### Excerpt to read
----------------------------------------

It seems that we never learn. Railways were privately built and there were many of the all in competition with each other and all struggling and all not providing the service the country needed. The Railways were “grouped” in 1923 into four major railway companies and then nationalised in 1948 as British Rail. What goes around, comes around.

Yonah, the LGV Sud-Est wasn’t built with a maximum payoff; I don’t think any rail line has. It was built by a state-owned company, which borrowed money from the private sector and then paid it back once the line started to make money.

Sean, the New York City subway was profitable until about the 1920s, when inflation halved the value of the dollar while the operators were forbidden from raising the nominal fare. In Tokyo, Osaka, Hong Kong, and Singapore, the subways are still profitable, and so is commuter rail.

The idea of tolling streets isn’t as stupid as you make it look. Some cities, including Singapore, Stockholm, and London, toll their CBDs in order to reduce congestion and raise revenue. In the US, the Obama administration is looking into replacing the gas tax with a VMT tax, which amounts to tolling every road.

----------------------------------------

Stored records
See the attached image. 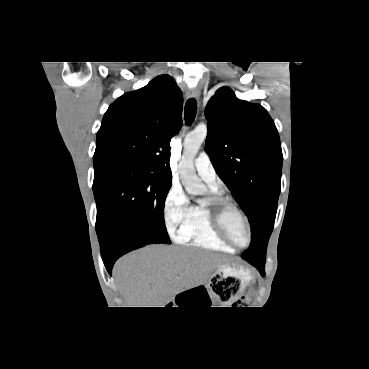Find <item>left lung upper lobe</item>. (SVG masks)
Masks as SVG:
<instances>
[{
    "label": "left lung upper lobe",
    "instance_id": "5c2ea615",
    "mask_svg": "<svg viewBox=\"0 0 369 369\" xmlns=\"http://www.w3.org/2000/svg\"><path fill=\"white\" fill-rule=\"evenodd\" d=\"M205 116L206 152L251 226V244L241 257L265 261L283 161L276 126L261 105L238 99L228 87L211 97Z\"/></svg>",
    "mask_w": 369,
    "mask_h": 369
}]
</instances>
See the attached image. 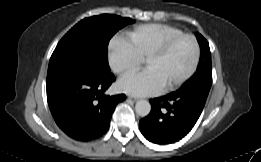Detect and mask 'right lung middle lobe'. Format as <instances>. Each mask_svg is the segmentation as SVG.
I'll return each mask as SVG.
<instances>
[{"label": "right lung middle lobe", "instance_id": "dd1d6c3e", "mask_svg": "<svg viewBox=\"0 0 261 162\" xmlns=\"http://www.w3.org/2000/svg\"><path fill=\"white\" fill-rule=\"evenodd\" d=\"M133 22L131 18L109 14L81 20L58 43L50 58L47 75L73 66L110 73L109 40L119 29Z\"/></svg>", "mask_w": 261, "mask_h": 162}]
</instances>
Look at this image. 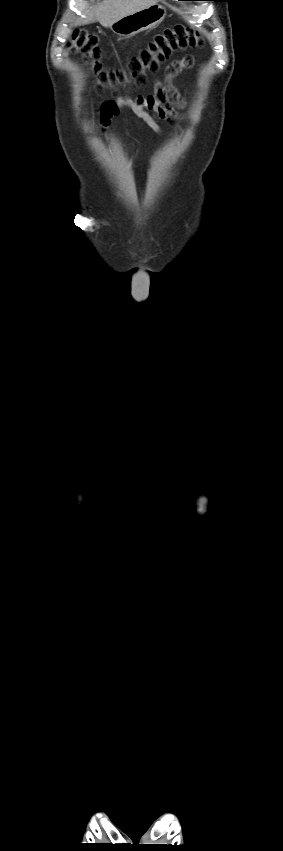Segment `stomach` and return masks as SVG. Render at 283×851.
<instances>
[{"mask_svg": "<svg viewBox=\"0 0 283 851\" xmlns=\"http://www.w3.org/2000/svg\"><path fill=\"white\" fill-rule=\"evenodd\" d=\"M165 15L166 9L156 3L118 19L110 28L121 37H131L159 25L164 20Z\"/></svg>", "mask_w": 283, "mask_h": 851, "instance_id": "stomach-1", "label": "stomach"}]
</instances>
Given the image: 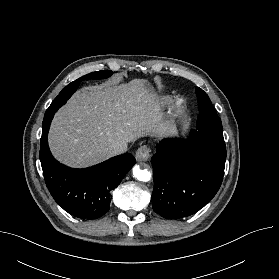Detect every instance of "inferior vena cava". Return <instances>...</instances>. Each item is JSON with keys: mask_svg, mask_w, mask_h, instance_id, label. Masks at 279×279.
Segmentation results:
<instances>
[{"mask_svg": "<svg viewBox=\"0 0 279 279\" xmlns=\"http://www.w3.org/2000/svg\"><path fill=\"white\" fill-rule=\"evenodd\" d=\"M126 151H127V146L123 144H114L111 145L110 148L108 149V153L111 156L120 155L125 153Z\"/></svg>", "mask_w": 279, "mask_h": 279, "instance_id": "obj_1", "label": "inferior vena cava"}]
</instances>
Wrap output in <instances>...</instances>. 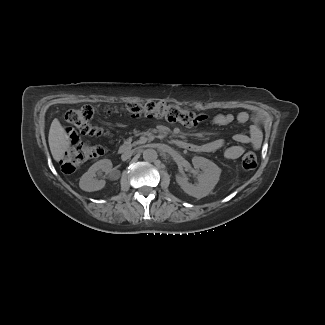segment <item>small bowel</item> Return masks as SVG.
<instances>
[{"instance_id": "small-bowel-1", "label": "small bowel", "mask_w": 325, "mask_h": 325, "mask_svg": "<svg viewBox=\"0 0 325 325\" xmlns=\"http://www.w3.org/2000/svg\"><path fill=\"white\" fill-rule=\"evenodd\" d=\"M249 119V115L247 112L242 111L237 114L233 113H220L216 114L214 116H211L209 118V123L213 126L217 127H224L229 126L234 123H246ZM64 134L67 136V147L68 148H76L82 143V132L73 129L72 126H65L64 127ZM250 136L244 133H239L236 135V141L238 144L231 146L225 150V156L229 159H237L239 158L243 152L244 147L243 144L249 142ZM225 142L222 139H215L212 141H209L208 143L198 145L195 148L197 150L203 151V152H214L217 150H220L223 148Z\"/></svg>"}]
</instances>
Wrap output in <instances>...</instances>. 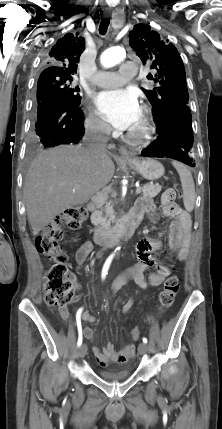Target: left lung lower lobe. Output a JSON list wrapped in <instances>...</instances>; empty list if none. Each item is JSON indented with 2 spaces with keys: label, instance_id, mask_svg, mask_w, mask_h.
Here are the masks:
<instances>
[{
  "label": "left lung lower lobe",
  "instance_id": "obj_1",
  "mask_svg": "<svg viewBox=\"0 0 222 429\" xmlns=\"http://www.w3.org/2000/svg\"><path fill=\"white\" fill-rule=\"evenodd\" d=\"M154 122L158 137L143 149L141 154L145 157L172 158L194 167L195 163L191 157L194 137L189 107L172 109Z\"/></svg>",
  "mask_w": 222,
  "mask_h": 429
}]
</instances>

----------------------------------------

### Problems to work on
• a. Answer these questions using the comments on rail and road funding:
(i) In what year were Britain's railways nationalized as British Rail?
(ii) Until roughly what decade was the New York City subway profitable?
(iii) Which three cities are named as tolling their CBDs?
• b. Retype part of the comments on rail and road funding. Begin at the words "Sean, the New" and stop after "tolling every road.".

### Worked solutions
• a.
(i) 1948
(ii) The 1920s
(iii) Singapore, Stockholm, and London

• b.
Sean, the New York City subway was profitable until about the 1920s, when inflation halved the value of the dollar while the operators were forbidden from raising the nominal fare. In Tokyo, Osaka, Hong Kong, and Singapore, the subways are still profitable, and so is commuter rail.

The idea of tolling streets isn’t as stupid as you make it look. Some cities, including Singapore, Stockholm, and London, toll their CBDs in order to reduce congestion and raise revenue. In the US, the Obama administration is looking into replacing the gas tax with a VMT tax, which amounts to tolling every road.